(WARNING: Spoiler-rific!)
Chris Nolan and the Batman cast and crew finally bring the brutality that’s been in the comics for many years to theatres. It’s an ambitious and noble effort filled with highly elevated themes and a complicated crime-drama plot out of the Michael Mann/Scorsese playbook. Nolan et al regard the source material more highly than any of the previous incarnations and it gives you a lump in your throat to see Batman portrayed with such dignity.
There’s a lot of hullabaloo about Heath Ledger, and yes he’s great, but it’s not the second coming. He gets a great script to work with, he gets the great, freaky-ass make-up, and he gets about 68 years of comic-book villain appearances to draw from. So the legend should get some of the credit for his eerie performance. The most nuanced and most difficult performance here is Gary Oldman’s Commissioner Gordon. Joker’s a straight line. Gordon has to dance around his alliance with Batman, distrust yet humor everyone in the Gotham P.D., plead for the lives of his kids, and even get slugged by his duped wife. (Sensationally portrayed by Melinda McGraw!)

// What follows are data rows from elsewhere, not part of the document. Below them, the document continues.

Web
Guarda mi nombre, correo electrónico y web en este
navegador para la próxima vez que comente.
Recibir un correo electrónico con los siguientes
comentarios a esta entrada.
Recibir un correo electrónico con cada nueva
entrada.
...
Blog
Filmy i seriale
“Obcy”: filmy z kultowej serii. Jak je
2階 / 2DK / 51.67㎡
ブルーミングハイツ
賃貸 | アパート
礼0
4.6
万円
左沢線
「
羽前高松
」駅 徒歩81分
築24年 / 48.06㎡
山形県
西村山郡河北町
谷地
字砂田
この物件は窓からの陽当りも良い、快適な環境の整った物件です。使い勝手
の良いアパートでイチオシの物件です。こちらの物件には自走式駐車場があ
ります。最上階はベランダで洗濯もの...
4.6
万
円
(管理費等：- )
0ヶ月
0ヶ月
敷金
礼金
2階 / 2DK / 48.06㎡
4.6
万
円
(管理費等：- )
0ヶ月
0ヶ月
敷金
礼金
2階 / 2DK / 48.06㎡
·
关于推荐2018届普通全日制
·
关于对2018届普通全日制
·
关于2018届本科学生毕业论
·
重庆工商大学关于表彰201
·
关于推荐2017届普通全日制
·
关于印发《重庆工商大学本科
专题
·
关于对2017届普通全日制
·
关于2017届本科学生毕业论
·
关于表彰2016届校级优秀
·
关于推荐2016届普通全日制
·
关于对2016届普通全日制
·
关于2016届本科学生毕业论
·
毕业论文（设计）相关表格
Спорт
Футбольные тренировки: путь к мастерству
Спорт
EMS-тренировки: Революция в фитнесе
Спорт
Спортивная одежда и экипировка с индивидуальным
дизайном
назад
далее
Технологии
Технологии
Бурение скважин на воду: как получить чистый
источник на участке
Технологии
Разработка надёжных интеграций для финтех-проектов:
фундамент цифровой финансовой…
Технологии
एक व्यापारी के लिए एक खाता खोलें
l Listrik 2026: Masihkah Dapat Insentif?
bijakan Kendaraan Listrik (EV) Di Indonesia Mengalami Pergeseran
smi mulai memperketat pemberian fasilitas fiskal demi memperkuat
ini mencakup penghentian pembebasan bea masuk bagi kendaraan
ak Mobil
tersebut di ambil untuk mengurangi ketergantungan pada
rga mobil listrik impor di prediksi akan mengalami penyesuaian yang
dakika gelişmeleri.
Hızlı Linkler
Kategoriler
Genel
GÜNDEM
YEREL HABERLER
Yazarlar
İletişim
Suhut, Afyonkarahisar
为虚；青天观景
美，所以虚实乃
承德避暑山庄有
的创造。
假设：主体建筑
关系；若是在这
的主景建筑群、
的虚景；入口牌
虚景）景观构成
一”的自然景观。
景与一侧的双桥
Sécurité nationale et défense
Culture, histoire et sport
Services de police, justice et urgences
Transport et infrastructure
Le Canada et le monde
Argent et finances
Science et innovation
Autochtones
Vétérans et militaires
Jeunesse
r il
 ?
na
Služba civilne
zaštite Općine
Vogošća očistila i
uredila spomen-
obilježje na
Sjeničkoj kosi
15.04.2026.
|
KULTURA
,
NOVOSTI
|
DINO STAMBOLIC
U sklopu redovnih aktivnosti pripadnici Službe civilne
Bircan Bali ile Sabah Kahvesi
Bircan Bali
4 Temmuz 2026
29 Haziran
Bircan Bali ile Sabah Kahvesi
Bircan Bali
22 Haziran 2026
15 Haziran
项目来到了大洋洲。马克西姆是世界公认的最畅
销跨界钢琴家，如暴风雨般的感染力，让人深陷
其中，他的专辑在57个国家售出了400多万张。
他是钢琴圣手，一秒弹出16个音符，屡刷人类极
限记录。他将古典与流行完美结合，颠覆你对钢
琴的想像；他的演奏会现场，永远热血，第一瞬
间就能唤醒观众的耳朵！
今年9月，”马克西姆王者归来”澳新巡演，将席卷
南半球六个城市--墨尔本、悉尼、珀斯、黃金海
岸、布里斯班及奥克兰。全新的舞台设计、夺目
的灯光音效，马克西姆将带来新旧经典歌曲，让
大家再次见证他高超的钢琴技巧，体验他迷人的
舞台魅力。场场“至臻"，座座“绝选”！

Where the movie faults, if you want to call it that, is when logic takes a back seat so the Joker can present large-scale metaphors, engorging us with theme, when small aperitifs will do. The Joker’s evil plans are successful at first, but eventually they’re thwarted not by Batman but by the good nature of the citizens of Gotham. He doesn’t seem phased though, and it feels too easy to say that the Joker doesn’t care if his plans don’t work out because, well, he’s crazy. I missed the moment when the Joker realizes, though he succeeded in destroying the hero Harvey Dent and converting him into a psychopathic murderer, the Gotham-ites will never know. Batman’s going to absorb the heat. This bit of news should really drive the Joker (ah-hem) batty but, alas, the chapter ends. We’ll just have to hear about it in The Dark Knight Returns. Ultimately, Nolan and Batman do a little profound expanding on the definition of hero. Not only does a hero save everyone’s ass, but they also take responsibility for the foibles of weaker men, if that’s what it takes to keep the peace.